*Условие задания*.
Ответьте на три вопроса по тексту о судьбах русских и немцев, приведенному ниже.
1. В каком году саксонский герцог Генрих I стал кайзером первой Германской империи?
2. Сколько лет было сараевскому гимназисту Гавриле Принципу в 1914 году?
3. В каком году немецкая армия начала войну?

*Исходный текст*.
- - - - - - -

Сколько раз за годы войны и после нее я задавался этим вопросом! Почему мы так часто воюем между собой? Почему так трагически сплетаются судьбы русских и немцев? С тех пор как в 919 году саксонский герцог Генрих I стал кайзером первой Германской империи, страна дала миру выдающихся мыслителей и ученых, гениальных поэтов и композиторов и… безжалостных, хладнокровных убийц целых народов. В моем сознании никак не могли смириться такие противоположности: великие книги – и костры из книг, великолепная архитектура немецких зодчих – и величайшие в истории разрушения городов и сел… Чуткость глухого Бетховена – и… глухота большой, очень большой, части немцев к слезам чужих детей.
Германия. Пруссия… После того как прусские короли победили в единоборстве с австро-венгерской монархией, многие не без основания стали отождествлять Германию с Пруссией. Силезские войны Фридриха II привели к отделению Пруссии от империи Габсбургов. До третьего рейха было еще далеко, но он уже вызревал во втором. Салтыков-Щедрин в свое время писал: «Милитаристские поползновения казались столь безобидными, что никому не внушали ни подозрения, ни опасений, хотя под сенью этой безобидности выросли Бисмарк и Мольтке».
В 1914 году выстрелы восемнадцатилетнего сараевского гимназиста Гаврилы Принципа снова разбудили, как выразился Уинстон Черчилль, «германский вулкан». Четыре года войны, поражение, Версальский договор, позор Германии, капповский путч, фарс нацистского «переворота» в мюнхенской пивной «Бюргерброй», отставка Гинденбурга, расстрел «своими» «своих» штурмовиков Рема, поджог рейхстага, концлагеря, Мюнхенское соглашение – аннексия Чехословакии, нападение на Польшу – Вторая мировая война… И все это случилось за какие-то три с половиной десятка лет.
Унижение рождает желание отомстить, и политики, каждый исходя из своих интересов, раскачивают этот страшный маятник – маятник войны. Чем дальше он отклоняется в одну сторону, тем дальше потом пролетает, сметая все на своем пути, в сторону противоположную. Знают ли об этом гитлеры? Наверное, знают. Думают ли о возможности обратного хода выведенного ими из равновесия маятника?
Полагаю, что нет. Каждый из них уверен, что уж ему-то удастся малой кровью, на чужой территории…
Немецкая армия, начав в 1939 году войну, методично захватывала страну за страной. И эту войну она действительно вела пока малой кровью, на чужой территории. Пока не вторглась в наши пределы.
Мы, советские люди, о территориальных захватах и тем более о том, чтобы с боем ворваться в Берлин, тогда не мечтали. Радовались «освобождению от панов» Западной Украины и Западной Белоруссии, появлению в нашей семье новых друзей – народов Прибалтики, снятию угрозы нашему Дальнему Востоку.

- - - - - - -

*Предоставленные данные*.
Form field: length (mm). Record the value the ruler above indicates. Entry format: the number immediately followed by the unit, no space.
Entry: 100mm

- - - - - - -

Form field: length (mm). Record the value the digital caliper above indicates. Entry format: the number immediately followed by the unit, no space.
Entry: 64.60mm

- - - - - - -

*Ответ на задание*.
1. В 919 году.
2. Восемнадцать лет.
3. В 1939 году.